%%

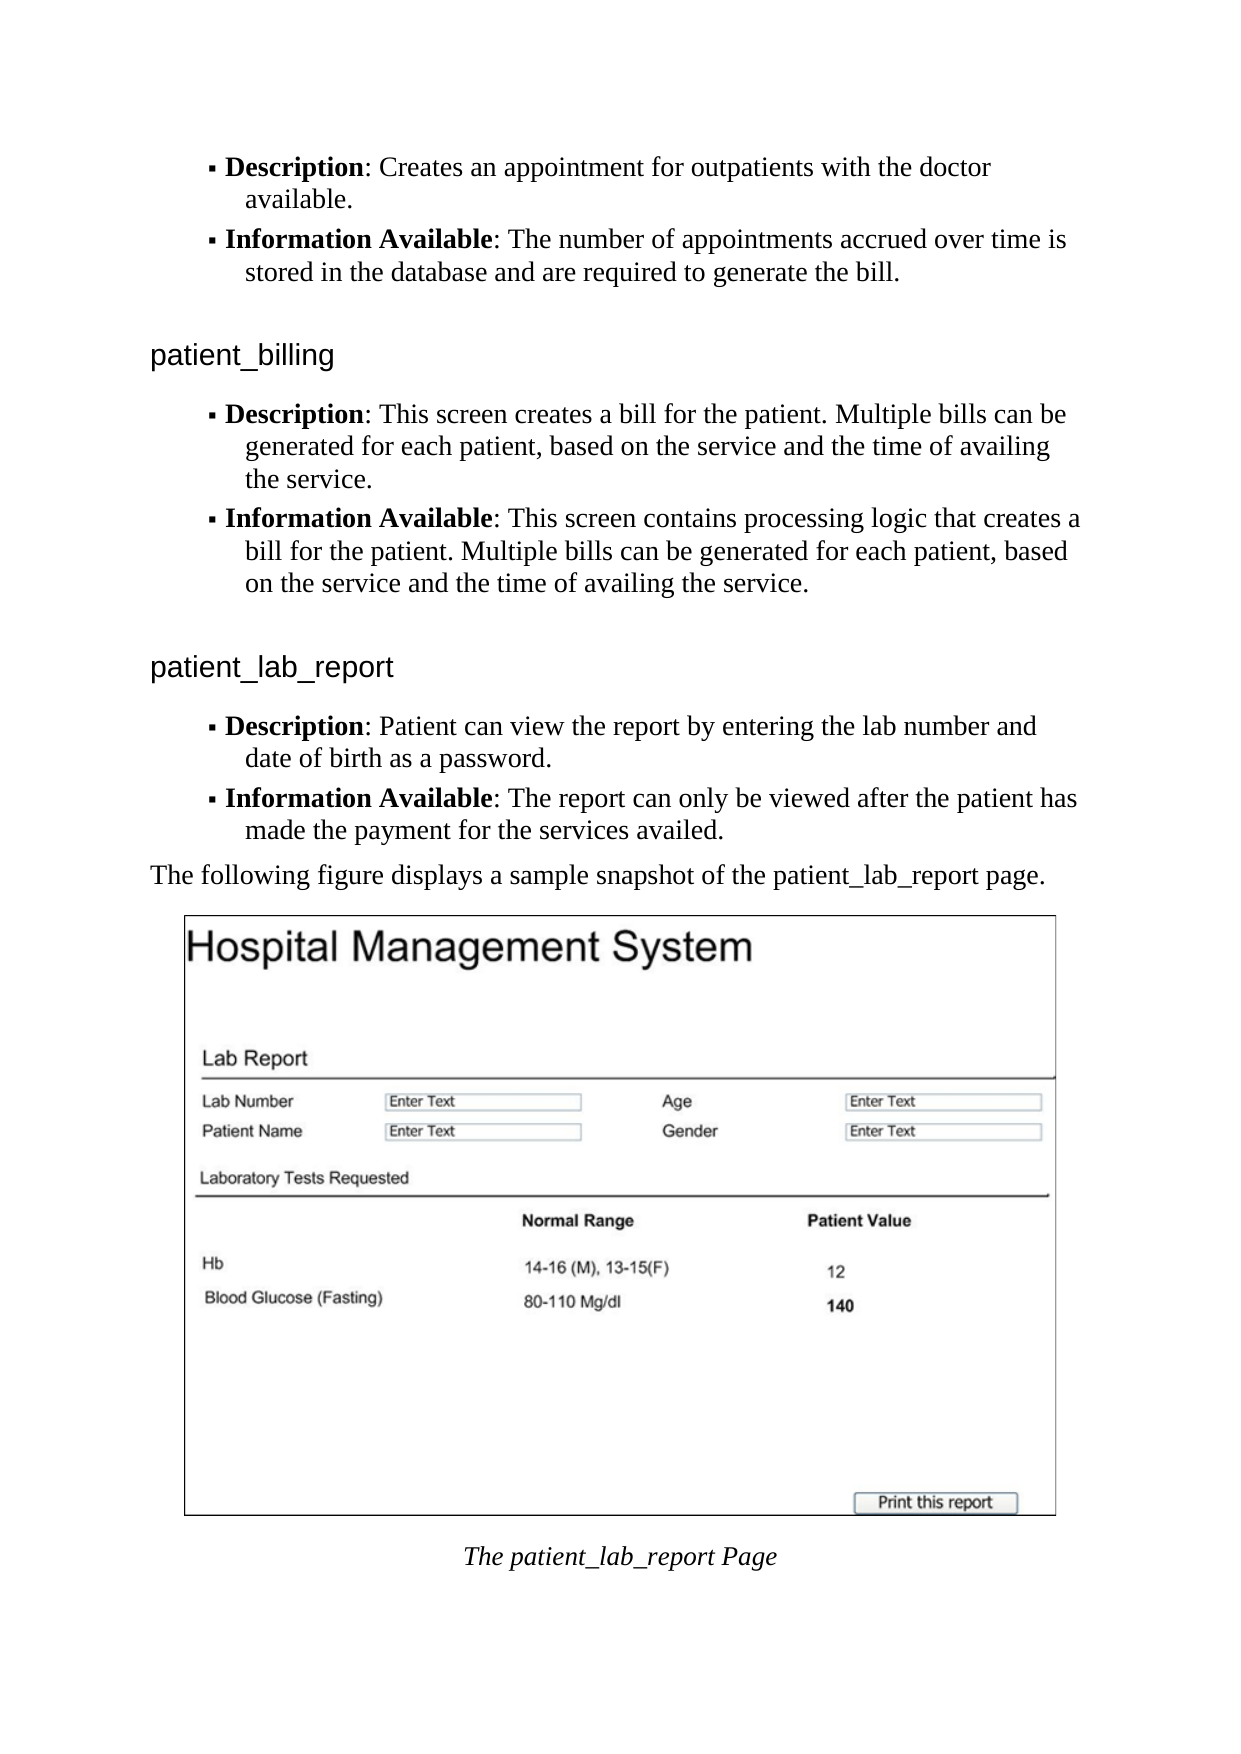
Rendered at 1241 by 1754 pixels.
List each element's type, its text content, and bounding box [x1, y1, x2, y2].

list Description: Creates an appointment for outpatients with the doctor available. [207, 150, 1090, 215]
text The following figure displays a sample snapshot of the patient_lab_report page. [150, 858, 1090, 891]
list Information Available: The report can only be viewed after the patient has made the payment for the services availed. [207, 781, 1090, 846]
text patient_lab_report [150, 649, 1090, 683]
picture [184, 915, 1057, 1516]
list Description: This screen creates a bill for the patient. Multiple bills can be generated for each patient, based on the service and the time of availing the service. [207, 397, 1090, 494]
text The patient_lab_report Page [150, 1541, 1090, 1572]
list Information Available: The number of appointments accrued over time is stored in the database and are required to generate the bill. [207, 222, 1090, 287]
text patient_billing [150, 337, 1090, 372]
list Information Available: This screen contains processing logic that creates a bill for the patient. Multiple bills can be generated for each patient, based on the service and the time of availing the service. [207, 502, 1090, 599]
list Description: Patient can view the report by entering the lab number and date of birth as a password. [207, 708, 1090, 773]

%%
%%

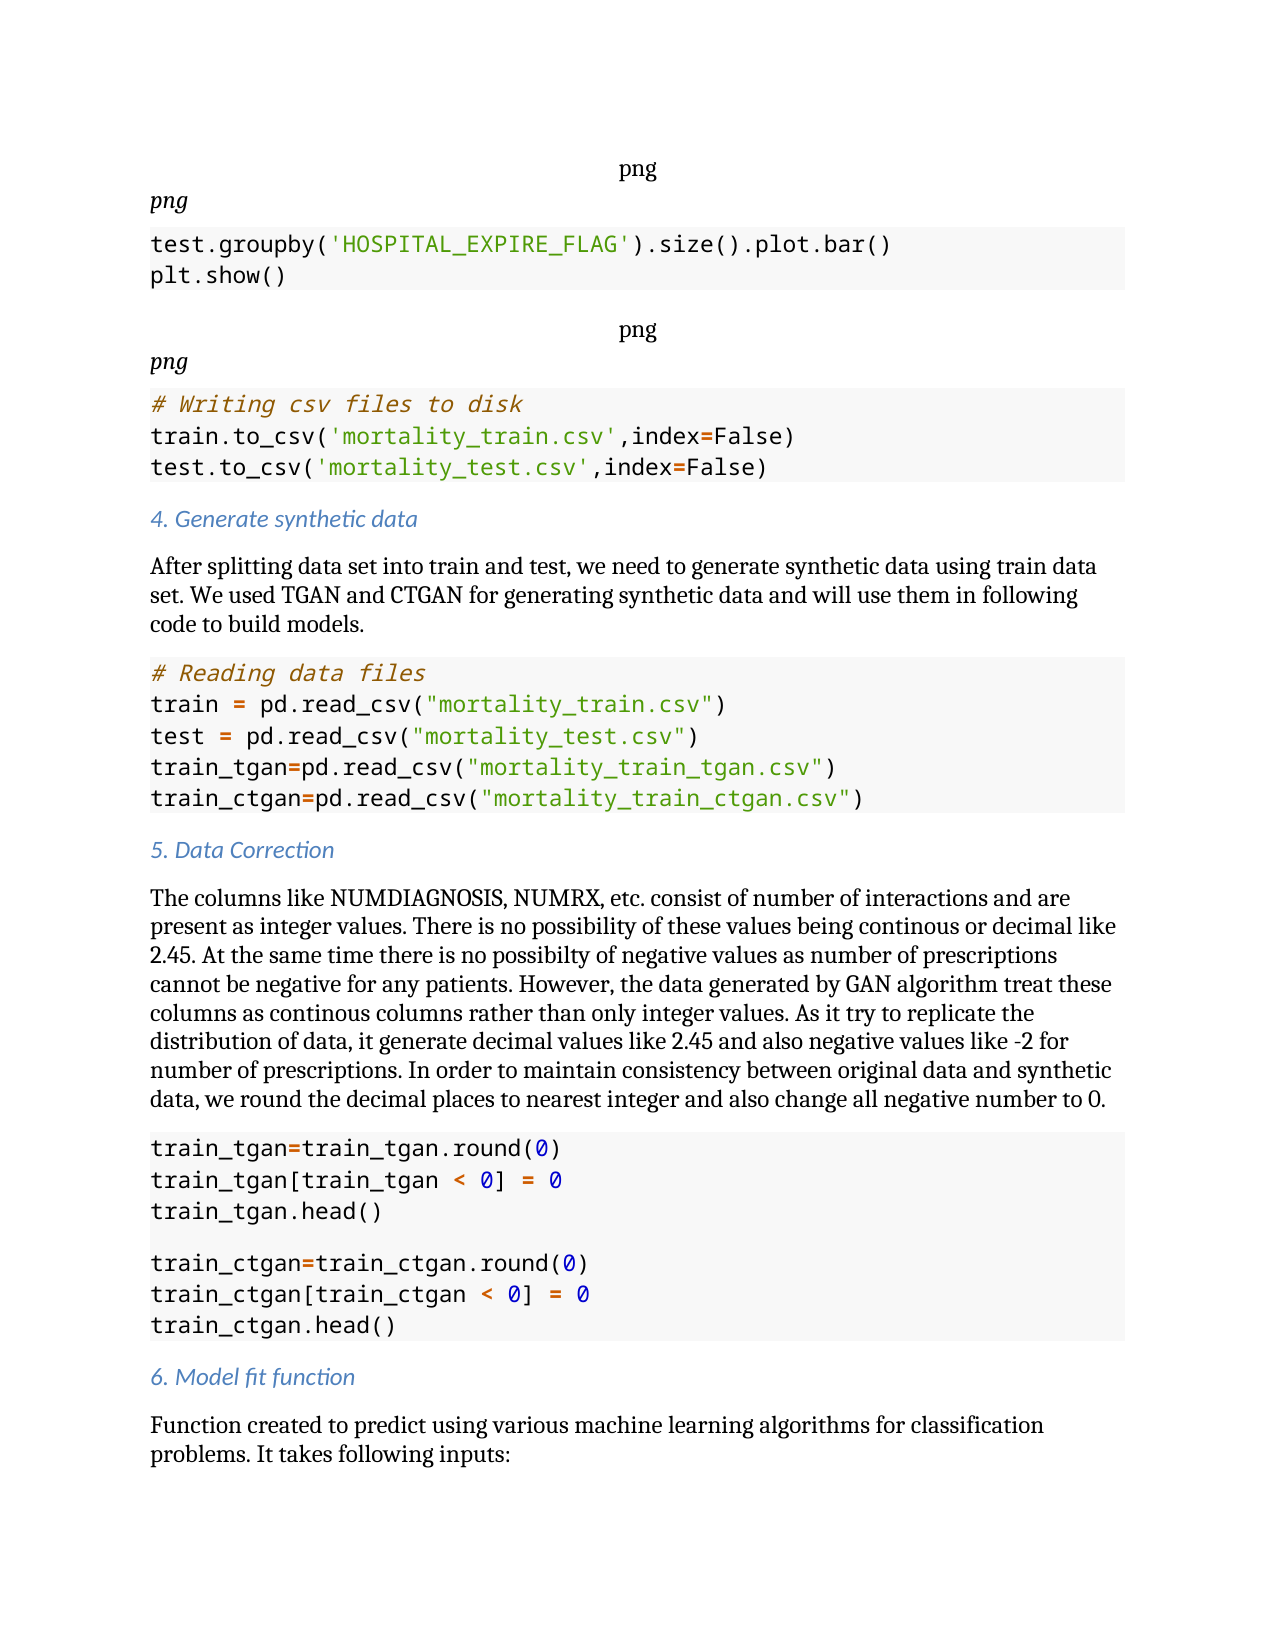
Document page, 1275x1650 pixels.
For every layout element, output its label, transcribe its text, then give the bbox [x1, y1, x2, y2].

%%
%%

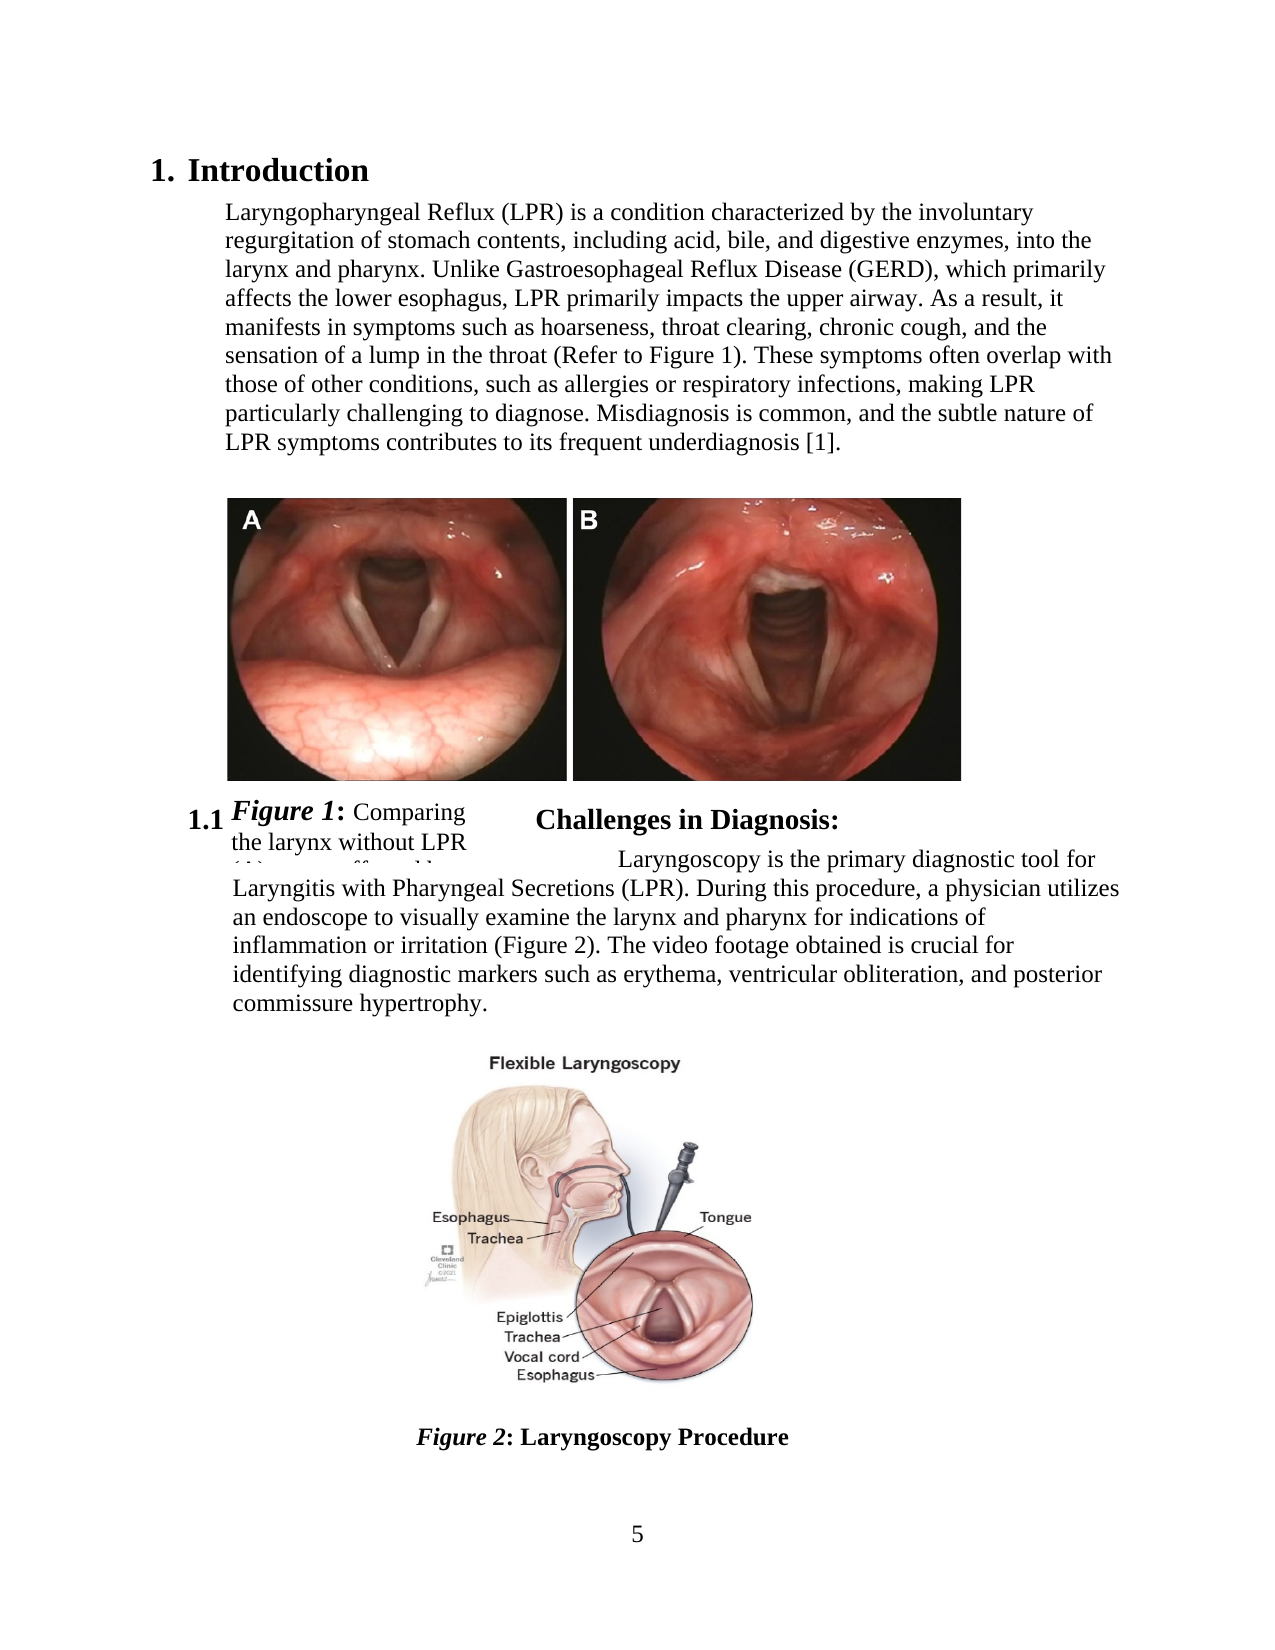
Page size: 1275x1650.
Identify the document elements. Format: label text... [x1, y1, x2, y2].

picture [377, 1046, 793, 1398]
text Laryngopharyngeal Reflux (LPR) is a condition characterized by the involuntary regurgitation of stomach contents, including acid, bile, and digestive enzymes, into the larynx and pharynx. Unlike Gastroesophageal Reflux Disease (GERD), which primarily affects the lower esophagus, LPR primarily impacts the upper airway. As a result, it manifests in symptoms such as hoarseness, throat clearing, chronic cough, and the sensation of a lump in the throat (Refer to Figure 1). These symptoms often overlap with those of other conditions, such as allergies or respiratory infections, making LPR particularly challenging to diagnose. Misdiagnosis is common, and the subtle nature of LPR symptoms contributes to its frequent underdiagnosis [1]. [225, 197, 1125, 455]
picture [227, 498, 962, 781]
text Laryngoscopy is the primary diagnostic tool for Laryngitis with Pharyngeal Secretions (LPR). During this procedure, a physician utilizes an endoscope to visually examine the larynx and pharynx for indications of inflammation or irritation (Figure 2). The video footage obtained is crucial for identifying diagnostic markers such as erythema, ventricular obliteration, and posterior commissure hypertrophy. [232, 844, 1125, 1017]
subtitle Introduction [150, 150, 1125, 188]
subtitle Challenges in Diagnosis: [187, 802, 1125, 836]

%%

=== To do ===
Out of the data above, give again only the lines starting at the one holding "Document page, 1275x1650 pixels." and ending at the one holding "For every layout", unchanged.

=== Result below ===
Document page, 1275x1650 pixels.
For every layout element, output its label, transcribe its text, then give the bbox [x1, y1, x2, y2].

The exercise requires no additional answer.